== Your goal ==
Pick out every line in the records that contains the word "orçamento" and copy each of those lines.
- Opening Delimiter -
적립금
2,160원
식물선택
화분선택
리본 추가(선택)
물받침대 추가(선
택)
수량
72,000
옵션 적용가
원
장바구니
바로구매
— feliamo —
- Closing Delimiter -
- Opening Delimiter -
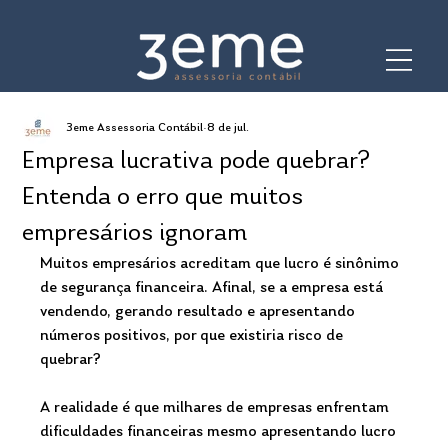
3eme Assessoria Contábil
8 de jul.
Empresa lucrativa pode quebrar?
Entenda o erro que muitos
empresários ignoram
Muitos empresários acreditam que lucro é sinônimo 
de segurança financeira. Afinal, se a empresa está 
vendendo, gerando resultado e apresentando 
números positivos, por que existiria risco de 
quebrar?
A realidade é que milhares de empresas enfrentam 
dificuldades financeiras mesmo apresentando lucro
- Closing Delimiter -
- Opening Delimiter -
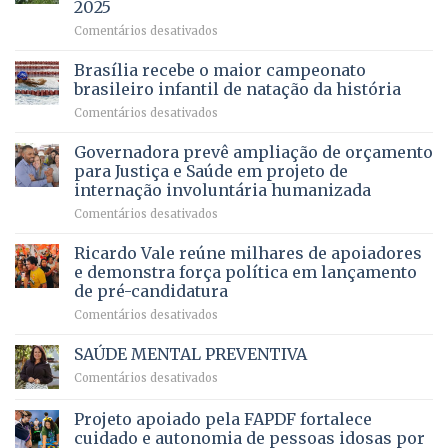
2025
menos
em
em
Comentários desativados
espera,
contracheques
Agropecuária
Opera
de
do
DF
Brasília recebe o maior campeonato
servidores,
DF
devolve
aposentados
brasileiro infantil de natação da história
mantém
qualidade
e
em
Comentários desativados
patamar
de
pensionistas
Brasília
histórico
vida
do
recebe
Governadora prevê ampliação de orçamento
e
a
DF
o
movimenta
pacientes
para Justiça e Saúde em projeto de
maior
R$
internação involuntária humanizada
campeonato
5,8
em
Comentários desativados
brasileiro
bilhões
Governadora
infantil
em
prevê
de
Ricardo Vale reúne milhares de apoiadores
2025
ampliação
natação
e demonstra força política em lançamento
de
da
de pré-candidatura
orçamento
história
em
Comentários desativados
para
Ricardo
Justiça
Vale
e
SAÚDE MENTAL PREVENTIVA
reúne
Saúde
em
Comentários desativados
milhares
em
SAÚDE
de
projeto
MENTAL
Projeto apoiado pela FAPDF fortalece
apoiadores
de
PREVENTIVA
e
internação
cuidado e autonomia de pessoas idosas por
- Closing Delimiter -
== Result of the task ==
Governadora prevê ampliação de orçamento
orçamento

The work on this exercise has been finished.